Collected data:
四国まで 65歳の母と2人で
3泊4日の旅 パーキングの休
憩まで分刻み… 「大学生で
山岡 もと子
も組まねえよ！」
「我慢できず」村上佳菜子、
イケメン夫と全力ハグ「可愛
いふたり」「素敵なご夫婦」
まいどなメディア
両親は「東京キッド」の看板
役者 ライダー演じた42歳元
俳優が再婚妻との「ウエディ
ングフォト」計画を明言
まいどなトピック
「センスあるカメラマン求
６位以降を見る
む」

WHAT YOU HAVE TO DO: Put every line of the collected data into a Markdown table with two columns, n for the row number and Line for the line itself, and leave out any blank lines.

ANSWER FOR THIS EXERCISE:
| n | Line |
|---|---|
| 1 | 四国まで 65歳の母と2人で |
| 2 | 3泊4日の旅 パーキングの休 |
| 3 | 憩まで分刻み… 「大学生で |
| 4 | 山岡 もと子 |
| 5 | も組まねえよ！」 |
| 6 | 「我慢できず」村上佳菜子、 |
| 7 | イケメン夫と全力ハグ「可愛 |
| 8 | いふたり」「素敵なご夫婦」 |
| 9 | まいどなメディア |
| 10 | 両親は「東京キッド」の看板 |
| 11 | 役者 ライダー演じた42歳元 |
| 12 | 俳優が再婚妻との「ウエディ |
| 13 | ングフォト」計画を明言 |
| 14 | まいどなトピック |
| 15 | 「センスあるカメラマン求 |
| 16 | ６位以降を見る |
| 17 | む」 |